- Lehman-Tunnell Mansion
- U.S. National Register of Historic Places
- Lehman-Tunnell Mansion from E. Grand Ave
- Location: 618 Grand Ave., Laramie, Wyoming
- Coordinates: 41°18′38″N 105°35′18″W﻿ / ﻿41.31056°N 105.58833°W
- Area: 0.3 acres (0.12 ha)
- Built: 1891
- Built by: Frank Cook, Frank Spiegelberg
- Architectural style: Queen Anne
- NRHP reference No.: 82001829
- Added to NRHP: November 8, 1982

= Lehman-Tunnell Mansion =

The Lehman-Tunnell Mansion, also known as the Tunnell House, is a Queen Anne style residence located in Laramie, Wyoming. Constructed in 1891, this house reflects the popularity of Queen Anne architecture during the late 19th century and is characterized by its asymmetrical design, conical roof, bowed windows, and corbeled chimney.

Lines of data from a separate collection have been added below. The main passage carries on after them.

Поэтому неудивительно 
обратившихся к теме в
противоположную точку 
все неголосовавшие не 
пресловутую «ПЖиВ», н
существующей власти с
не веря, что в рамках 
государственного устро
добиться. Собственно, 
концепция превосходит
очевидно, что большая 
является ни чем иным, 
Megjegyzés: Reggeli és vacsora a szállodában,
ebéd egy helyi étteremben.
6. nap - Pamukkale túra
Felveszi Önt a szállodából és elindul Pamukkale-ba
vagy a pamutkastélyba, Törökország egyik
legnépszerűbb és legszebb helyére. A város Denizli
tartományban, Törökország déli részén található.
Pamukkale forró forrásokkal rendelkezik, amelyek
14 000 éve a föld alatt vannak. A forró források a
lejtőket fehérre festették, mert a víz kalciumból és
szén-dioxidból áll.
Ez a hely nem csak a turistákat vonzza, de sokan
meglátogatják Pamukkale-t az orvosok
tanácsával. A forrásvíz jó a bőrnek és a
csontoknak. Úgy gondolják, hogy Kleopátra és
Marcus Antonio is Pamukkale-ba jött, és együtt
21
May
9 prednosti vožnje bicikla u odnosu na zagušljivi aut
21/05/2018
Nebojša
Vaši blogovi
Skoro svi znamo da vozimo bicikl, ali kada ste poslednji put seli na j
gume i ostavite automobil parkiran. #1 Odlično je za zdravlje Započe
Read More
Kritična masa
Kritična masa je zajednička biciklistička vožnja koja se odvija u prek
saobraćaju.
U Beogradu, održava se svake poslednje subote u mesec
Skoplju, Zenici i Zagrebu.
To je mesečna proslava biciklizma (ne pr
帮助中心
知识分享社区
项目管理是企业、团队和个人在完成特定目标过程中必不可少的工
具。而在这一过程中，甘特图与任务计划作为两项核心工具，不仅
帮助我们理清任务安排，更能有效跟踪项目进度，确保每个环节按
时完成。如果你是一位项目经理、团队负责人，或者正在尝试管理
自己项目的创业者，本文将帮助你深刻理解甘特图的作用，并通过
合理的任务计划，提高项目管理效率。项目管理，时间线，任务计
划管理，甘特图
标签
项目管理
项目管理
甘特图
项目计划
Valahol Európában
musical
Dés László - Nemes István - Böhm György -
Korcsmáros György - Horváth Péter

The house was built by Frank Cook who was a local builder and architect in the Laramie area. The house was originally built for merchant Edward Lehman and his wife Pauline who eventually sold the house in 1919 to Edward's business partner Frank J. Terry. After the house was sold, Frank eventually defaulted on his loan. During a period of bank ownership, the house served for a time as the Kappa Delta sorority house for the University of Wyoming. In 1940 the house was sold to Dr. H.E. Tunnell, a chiropractor, and his wife Ida. Dr. Tunnell died in 1966 and his widow sold the house in 1970.

The rectangular brick house is 2-1/2 stories high with a prominent chimney. The stair landing features a stained glass window with Interior wood work built by Frank Spiegelberg. The house also features a foundation made of rock-faced stone laid in courses, curved arches emphasizing the front windows, a projecting front porch, and a side bay that follows a similar curving line.

The Lehman-Tunnell Mansion was placed on the National Register of Historic Places on November 8, 1982, for its architectural significance and its representation of Queen Anne architecture in Laramie, Wyoming.